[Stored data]
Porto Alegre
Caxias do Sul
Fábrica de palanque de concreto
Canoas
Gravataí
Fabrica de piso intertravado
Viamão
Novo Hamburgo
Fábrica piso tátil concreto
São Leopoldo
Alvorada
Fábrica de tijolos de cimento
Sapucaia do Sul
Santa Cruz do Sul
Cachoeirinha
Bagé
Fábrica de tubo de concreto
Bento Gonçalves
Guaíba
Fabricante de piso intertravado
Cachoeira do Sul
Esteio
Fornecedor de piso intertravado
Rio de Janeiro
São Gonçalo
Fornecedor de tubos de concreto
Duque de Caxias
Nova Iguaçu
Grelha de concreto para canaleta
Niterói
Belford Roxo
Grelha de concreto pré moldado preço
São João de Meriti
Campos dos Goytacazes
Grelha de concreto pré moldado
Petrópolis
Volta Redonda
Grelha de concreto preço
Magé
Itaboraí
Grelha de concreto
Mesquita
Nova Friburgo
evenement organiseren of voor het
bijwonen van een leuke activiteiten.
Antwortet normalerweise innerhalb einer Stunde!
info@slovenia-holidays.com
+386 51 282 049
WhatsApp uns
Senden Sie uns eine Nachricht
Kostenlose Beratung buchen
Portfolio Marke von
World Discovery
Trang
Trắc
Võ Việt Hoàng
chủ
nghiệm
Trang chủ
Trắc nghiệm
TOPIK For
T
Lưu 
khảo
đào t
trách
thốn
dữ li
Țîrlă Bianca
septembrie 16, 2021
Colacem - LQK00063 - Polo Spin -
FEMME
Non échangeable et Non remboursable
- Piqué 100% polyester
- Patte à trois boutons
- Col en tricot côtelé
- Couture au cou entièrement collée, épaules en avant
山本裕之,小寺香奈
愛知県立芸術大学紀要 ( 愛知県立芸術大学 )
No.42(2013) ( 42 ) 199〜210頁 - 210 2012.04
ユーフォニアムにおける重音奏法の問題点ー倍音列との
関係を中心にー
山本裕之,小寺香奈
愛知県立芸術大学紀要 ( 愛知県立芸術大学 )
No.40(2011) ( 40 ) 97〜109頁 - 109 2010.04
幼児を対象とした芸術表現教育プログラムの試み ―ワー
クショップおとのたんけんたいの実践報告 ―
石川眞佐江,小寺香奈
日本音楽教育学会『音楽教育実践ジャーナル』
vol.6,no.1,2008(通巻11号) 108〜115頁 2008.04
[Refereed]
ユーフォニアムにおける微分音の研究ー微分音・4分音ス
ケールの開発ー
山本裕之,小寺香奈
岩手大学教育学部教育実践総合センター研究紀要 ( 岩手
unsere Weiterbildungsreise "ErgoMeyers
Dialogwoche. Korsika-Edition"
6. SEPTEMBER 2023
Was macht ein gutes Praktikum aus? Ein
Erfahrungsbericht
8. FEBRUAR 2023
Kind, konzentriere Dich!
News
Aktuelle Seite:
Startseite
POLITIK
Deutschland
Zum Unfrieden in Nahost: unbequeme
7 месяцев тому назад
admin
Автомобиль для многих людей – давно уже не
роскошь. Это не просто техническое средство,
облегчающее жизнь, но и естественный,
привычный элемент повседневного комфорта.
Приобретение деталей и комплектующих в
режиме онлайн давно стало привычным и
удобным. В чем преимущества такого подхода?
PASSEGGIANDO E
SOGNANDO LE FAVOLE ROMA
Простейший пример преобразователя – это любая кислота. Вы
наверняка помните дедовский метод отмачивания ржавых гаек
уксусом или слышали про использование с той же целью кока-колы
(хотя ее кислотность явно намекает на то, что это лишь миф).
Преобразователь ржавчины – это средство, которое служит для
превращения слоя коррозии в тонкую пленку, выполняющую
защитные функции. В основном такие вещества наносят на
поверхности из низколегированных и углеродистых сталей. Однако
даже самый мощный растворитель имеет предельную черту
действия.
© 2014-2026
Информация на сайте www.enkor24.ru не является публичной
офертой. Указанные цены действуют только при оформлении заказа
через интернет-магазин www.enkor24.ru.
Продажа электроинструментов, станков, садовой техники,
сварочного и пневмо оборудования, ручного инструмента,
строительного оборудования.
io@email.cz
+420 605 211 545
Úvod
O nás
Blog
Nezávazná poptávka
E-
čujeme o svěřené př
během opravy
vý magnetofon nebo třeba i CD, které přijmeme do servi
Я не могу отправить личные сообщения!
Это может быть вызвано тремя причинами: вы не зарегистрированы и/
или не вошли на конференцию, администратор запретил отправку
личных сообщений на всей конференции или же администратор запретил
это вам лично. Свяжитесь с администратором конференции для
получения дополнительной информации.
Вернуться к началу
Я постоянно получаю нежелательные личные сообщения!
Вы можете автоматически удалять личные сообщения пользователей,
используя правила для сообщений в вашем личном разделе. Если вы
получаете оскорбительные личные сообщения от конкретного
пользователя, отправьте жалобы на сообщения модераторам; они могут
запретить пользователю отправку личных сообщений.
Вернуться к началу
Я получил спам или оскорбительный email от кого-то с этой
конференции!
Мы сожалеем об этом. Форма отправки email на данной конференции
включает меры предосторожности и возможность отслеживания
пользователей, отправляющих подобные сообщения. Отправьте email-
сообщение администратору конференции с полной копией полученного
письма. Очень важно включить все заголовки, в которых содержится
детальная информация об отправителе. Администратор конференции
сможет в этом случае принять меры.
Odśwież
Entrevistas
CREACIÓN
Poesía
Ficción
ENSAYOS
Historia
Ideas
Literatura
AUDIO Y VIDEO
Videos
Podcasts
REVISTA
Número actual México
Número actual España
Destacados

§ Work task
Render the text of every item above as a JSON list of strings, one string per line, omitting blank lines.

§ Expected answer
[
  "Porto Alegre",
  "Caxias do Sul",
  "Fábrica de palanque de concreto",
  "Canoas",
  "Gravataí",
  "Fabrica de piso intertravado",
  "Viamão",
  "Novo Hamburgo",
  "Fábrica piso tátil concreto",
  "São Leopoldo",
  "Alvorada",
  "Fábrica de tijolos de cimento",
  "Sapucaia do Sul",
  "Santa Cruz do Sul",
  "Cachoeirinha",
  "Bagé",
  "Fábrica de tubo de concreto",
  "Bento Gonçalves",
  "Guaíba",
  "Fabricante de piso intertravado",
  "Cachoeira do Sul",
  "Esteio",
  "Fornecedor de piso intertravado",
  "Rio de Janeiro",
  "São Gonçalo",
  "Fornecedor de tubos de concreto",
  "Duque de Caxias",
  "Nova Iguaçu",
  "Grelha de concreto para canaleta",
  "Niterói",
  "Belford Roxo",
  "Grelha de concreto pré moldado preço",
  "São João de Meriti",
  "Campos dos Goytacazes",
  "Grelha de concreto pré moldado",
  "Petrópolis",
  "Volta Redonda",
  "Grelha de concreto preço",
  "Magé",
  "Itaboraí",
  "Grelha de concreto",
  "Mesquita",
  "Nova Friburgo",
  "evenement organiseren of voor het",
  "bijwonen van een leuke activiteiten.",
  "Antwortet normalerweise innerhalb einer Stunde!",
  "info@slovenia-holidays.com",
  "+386 51 282 049",
  "WhatsApp uns",
  "Senden Sie uns eine Nachricht",
  "Kostenlose Beratung buchen",
  "Portfolio Marke von",
  "World Discovery",
  "Trang",
  "Trắc",
  "Võ Việt Hoàng",
  "chủ",
  "nghiệm",
  "Trang chủ",
  "Trắc nghiệm",
  "TOPIK For",
  "T",
  "Lưu ",
  "khảo",
  "đào t",
  "trách",
  "thốn",
  "dữ li",
  "Țîrlă Bianca",
  "septembrie 16, 2021",
  "Colacem - LQK00063 - Polo Spin -",
  "FEMME",
  "Non échangeable et Non remboursable",
  "- Piqué 100% polyester",
  "- Patte à trois boutons",
  "- Col en tricot côtelé",
  "- Couture au cou entièrement collée, épaules en avant",
  "山本裕之,小寺香奈",
  "愛知県立芸術大学紀要 ( 愛知県立芸術大学 )",
  "No.42(2013) ( 42 ) 199〜210頁 - 210 2012.04",
  "ユーフォニアムにおける重音奏法の問題点ー倍音列との",
  "関係を中心にー",
  "山本裕之,小寺香奈",
  "愛知県立芸術大学紀要 ( 愛知県立芸術大学 )",
  "No.40(2011) ( 40 ) 97〜109頁 - 109 2010.04",
  "幼児を対象とした芸術表現教育プログラムの試み ―ワー",
  "クショップおとのたんけんたいの実践報告 ―",
  "石川眞佐江,小寺香奈",
  "日本音楽教育学会『音楽教育実践ジャーナル』",
  "vol.6,no.1,2008(通巻11号) 108〜115頁 2008.04",
  "[Refereed]",
  "ユーフォニアムにおける微分音の研究ー微分音・4分音ス",
  "ケールの開発ー",
  "山本裕之,小寺香奈",
  "岩手大学教育学部教育実践総合センター研究紀要 ( 岩手",
  "unsere Weiterbildungsreise \"ErgoMeyers",
  "Dialogwoche. Korsika-Edition\"",
  "6. SEPTEMBER 2023",
  "Was macht ein gutes Praktikum aus? Ein",
  "Erfahrungsbericht",
  "8. FEBRUAR 2023",
  "Kind, konzentriere Dich!",
  "News",
  "Aktuelle Seite:",
  "Startseite",
  "POLITIK",
  "Deutschland",
  "Zum Unfrieden in Nahost: unbequeme",
  "7 месяцев тому назад",
  "admin",
  "Автомобиль для многих людей – давно уже не",
  "роскошь. Это не просто техническое средство,",
  "облегчающее жизнь, но и естественный,",
  "привычный элемент повседневного комфорта.",
  "Приобретение деталей и комплектующих в",
  "режиме онлайн давно стало привычным и",
  "удобным. В чем преимущества такого подхода?",
  "PASSEGGIANDO E",
  "SOGNANDO LE FAVOLE ROMA",
  "Простейший пример преобразователя – это любая кислота. Вы",
  "наверняка помните дедовский метод отмачивания ржавых гаек",
  "уксусом или слышали про использование с той же целью кока-колы",
  "(хотя ее кислотность явно намекает на то, что это лишь миф).",
  "Преобразователь ржавчины – это средство, которое служит для",
  "превращения слоя коррозии в тонкую пленку, выполняющую",
  "защитные функции. В основном такие вещества наносят на",
  "поверхности из низколегированных и углеродистых сталей. Однако",
  "даже самый мощный растворитель имеет предельную черту",
  "действия.",
  "© 2014-2026",
  "Информация на сайте www.enkor24.ru не является публичной",
  "офертой. Указанные цены действуют только при оформлении заказа",
  "через интернет-магазин www.enkor24.ru.",
  "Продажа электроинструментов, станков, садовой техники,",
  "сварочного и пневмо оборудования, ручного инструмента,",
  "строительного оборудования.",
  "io@email.cz",
  "+420 605 211 545",
  "Úvod",
  "O nás",
  "Blog",
  "Nezávazná poptávka",
  "E-",
  "čujeme o svěřené př",
  "během opravy",
  "vý magnetofon nebo třeba i CD, které přijmeme do servi",
  "Я не могу отправить личные сообщения!",
  "Это может быть вызвано тремя причинами: вы не зарегистрированы и/",
  "или не вошли на конференцию, администратор запретил отправку",
  "личных сообщений на всей конференции или же администратор запретил",
  "это вам лично. Свяжитесь с администратором конференции для",
  "получения дополнительной информации.",
  "Вернуться к началу",
  "Я постоянно получаю нежелательные личные сообщения!",
  "Вы можете автоматически удалять личные сообщения пользователей,",
  "используя правила для сообщений в вашем личном разделе. Если вы",
  "получаете оскорбительные личные сообщения от конкретного",
  "пользователя, отправьте жалобы на сообщения модераторам; они могут",
  "запретить пользователю отправку личных сообщений.",
  "Вернуться к началу",
  "Я получил спам или оскорбительный email от кого-то с этой",
  "конференции!",
  "Мы сожалеем об этом. Форма отправки email на данной конференции",
  "включает меры предосторожности и возможность отслеживания",
  "пользователей, отправляющих подобные сообщения. Отправьте email-",
  "сообщение администратору конференции с полной копией полученного",
  "письма. Очень важно включить все заголовки, в которых содержится",
  "детальная информация об отправителе. Администратор конференции",
  "сможет в этом случае принять меры.",
  "Odśwież",
  "Entrevistas",
  "CREACIÓN",
  "Poesía",
  "Ficción",
  "ENSAYOS",
  "Historia",
  "Ideas",
  "Literatura",
  "AUDIO Y VIDEO",
  "Videos",
  "Podcasts",
  "REVISTA",
  "Número actual México",
  "Número actual España",
  "Destacados"
]